• Data for analysis
= = = = = = =

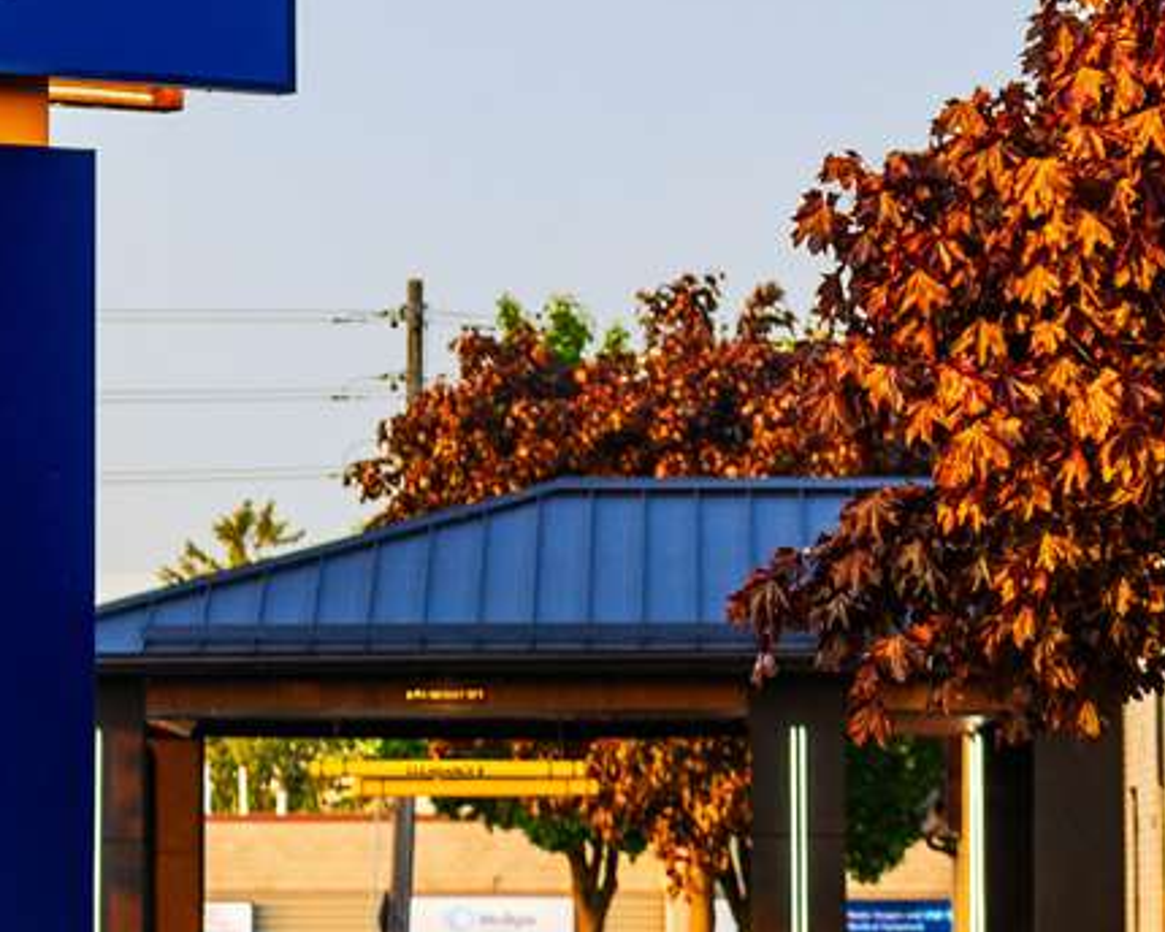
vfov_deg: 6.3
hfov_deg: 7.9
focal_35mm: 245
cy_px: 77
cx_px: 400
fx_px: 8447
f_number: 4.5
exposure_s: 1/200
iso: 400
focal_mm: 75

= = = = = = =

• Work to complete
Starting with the line that contains "focal_35mm: 245", restate every line through the end of the records above, exactly and with no other lines.

• Response to the exercise
focal_35mm: 245
cy_px: 77
cx_px: 400
fx_px: 8447
f_number: 4.5
exposure_s: 1/200
iso: 400
focal_mm: 75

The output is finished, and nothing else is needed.